O reinado de Momo começa na Sexta-feira Gorda e termina na Quarta-feira
de Cinzas. Mesmo assim, 136 blocos voltaram às ruas de São Paulo (e mais de 40
nas do Rio) no último final de semana. Talvez inspirado nessa zorra, o presidente Jair Bolsonaro, que já havia se esbaldado em
desatinos durante o Carnaval, voltou à carga no último domingo, desta feita
para investir contra dois veículos da imprensa com um só tuíte — como se vê, a prática leva à perfeição.
Baseado em informações falsas divulgadas por
um site chapa-branca, sua excelência endossou a tese que atribuiu à
jornalista Constança Rezende, do Estado, a declaração de que teria
"intenção" de "arruinar seu filho Flávio e o governo", além de mencionar que ela é filha de Chico Otávio, repórter de O Globo. A conversa, em inglês, tem frases truncadas e com pausas; só
trechos selecionados foram divulgados, mas em nenhum deles se ouve a jornalista dizer o
que Bolsonaro (Jair ou Carlos, sabe-se
lá) disse que ela disse. Sem embargo, apoiadores do Mito promoveram no Twitter uma série de postagens acusando
o Estado de "mentir" na
cobertura do caso Flávio Bolsonaro.
Se criar esse tipo de rebosteio (indesejável e totalmente
dispensável) é uma estratégia do presidente, como insinuou a líder do governo no
Congresso, deputada Joice Hasselmann,
à jornalista Renata Lo Prete, da Globo News, não cabe a mim dizer.
Pode até ser. Mas que sentido há em fomentar dissenções para agradar apoiadores atávicos
— fanáticos que aceitam qualquer coisa, a exemplo da militância petista e
outros devotos da seita do inferno, para quem qualquer flatulência verbal de Lula, Gleisi e distinta companhia é motivo de comemoração —, quando muita
gente (talvez a maioria) que votou em Jair
Bolsonaro não o fez por opção, mas por absoluta falta de alternativa?
Às vezes, a impressão que se tem é que o presidente, a
exemplo de alguns ministros supremos que vestiram a toga por cima da farda de
militante petista, vestiu a faixa presidencial sobre o terno de cerimônia, mas
não despiu a indumentária de candidato.
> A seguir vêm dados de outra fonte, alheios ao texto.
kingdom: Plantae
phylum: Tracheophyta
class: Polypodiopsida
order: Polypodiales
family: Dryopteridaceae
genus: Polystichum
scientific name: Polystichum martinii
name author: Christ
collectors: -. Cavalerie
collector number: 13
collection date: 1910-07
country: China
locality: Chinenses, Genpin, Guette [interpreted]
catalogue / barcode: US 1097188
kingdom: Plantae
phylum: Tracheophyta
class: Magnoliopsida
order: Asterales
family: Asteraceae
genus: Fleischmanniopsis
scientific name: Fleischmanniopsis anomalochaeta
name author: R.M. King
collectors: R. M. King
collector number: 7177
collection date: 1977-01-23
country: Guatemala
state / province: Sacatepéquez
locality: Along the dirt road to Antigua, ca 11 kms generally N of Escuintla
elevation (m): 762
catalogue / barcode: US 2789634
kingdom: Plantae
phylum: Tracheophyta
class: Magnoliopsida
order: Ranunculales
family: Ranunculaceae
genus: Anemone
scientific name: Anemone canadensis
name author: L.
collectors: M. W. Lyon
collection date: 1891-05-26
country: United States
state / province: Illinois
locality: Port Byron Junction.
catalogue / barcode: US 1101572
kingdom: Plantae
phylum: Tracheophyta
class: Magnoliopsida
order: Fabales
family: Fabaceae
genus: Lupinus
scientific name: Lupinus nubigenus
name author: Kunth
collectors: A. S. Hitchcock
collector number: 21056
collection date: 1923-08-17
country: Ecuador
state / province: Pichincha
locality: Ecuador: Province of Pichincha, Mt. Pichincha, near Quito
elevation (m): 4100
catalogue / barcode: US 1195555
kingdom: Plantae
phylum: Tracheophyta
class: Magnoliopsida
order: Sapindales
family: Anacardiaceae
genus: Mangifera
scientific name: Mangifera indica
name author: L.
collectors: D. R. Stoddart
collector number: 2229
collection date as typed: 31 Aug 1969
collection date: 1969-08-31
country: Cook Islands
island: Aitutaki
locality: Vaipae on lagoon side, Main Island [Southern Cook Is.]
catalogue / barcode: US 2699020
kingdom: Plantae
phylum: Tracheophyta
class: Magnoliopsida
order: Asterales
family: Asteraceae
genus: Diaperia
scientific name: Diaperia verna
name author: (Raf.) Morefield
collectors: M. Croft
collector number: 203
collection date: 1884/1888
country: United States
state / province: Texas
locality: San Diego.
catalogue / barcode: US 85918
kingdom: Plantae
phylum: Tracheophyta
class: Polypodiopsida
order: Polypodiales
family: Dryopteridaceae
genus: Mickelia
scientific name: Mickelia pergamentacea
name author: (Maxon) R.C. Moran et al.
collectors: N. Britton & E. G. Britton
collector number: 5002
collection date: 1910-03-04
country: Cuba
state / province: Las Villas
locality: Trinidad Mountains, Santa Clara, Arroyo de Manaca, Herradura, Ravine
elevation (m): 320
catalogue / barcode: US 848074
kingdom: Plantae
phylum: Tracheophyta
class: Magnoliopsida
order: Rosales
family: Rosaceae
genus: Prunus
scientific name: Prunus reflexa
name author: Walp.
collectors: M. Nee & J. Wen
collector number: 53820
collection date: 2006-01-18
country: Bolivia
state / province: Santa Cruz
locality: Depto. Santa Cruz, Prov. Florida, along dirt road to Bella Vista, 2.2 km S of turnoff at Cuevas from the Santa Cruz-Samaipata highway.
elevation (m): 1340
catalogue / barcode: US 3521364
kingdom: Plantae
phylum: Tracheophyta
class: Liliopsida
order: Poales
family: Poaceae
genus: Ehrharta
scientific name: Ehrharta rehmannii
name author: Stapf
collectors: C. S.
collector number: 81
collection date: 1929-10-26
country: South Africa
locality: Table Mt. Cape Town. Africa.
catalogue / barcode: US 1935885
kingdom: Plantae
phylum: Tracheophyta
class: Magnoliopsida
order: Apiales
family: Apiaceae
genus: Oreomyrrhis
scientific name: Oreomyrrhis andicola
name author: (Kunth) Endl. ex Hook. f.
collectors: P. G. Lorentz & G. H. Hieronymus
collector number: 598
Só que a eleição terminou em outubro,
já estamos em março, e a reforma da Previdência ainda patina. Se não for
aprovada, o governo corre
o risco de ir a pique ainda mais depressa que a gestão-tampão de Michel Temer. Mesmo assim, em míseros oito dias, Bolsonaro se desmanchou em
elogios ao ditador paraguaio Alfredo
Strossner, atribuiu às Forças Armadas a função de “baluarte” da Democracia,
tuitou um vídeo escatológico (a pretexto de chamar a atenção da população para
o poço de obscenidade que são os blocos carnavalescos — isso no país em que o
Carnaval é, talvez, o maior cartão postal), atacou jornalistas e cometeu mais
uma série de “deslizes” que eu prefiro nem relembrar.
É obrigação dos brasileiros de bem — parafraseando o próprio
presidente — apoiar o governo e torcer para que ele dê certo. À oposição, cabe
fazer sua parte, embora o que o PT
e os satélites dessa seita maldita consideram “oposição” está
mais para caso de polícia do que de política (o que não surpreende,
considerando que sumo pontífice da caterva está cumprindo pena e responde a
mais de meia dúzia de processos criminais). Mas não dá para aplaudir os excessos
presidenciais, sobretudo quando Bolsonaro flerta com a irresponsabilidade.
Felizmente, há um governo tomando conta do governo, formando
uma espécie de “cordão sanitário” em torno do presidente, buscando evitar
desvarios e aplicar as medidas corretivas possíveis quando a prevenção não é suficiente para evitar o mal. Mas é triste ver que o chefe do
Executivo e sua prole têm de ser mantidos na rédea curta por um núcleo militar,
e que o Congresso não se dê conta da importância do momento que vivemos — ou
não esteja à altura dele.
É certo que nosso Parlamento está apinhado de corruptos, mas
também é certo que houve uma renovação significativa nas últimas eleições. Com alguma
(ou muita) sorte, talvez tenhamos algumas surpresas (boas, para variar) e cheguemos
a 2022 sem maiores turbulências. Depois, Deus pensa.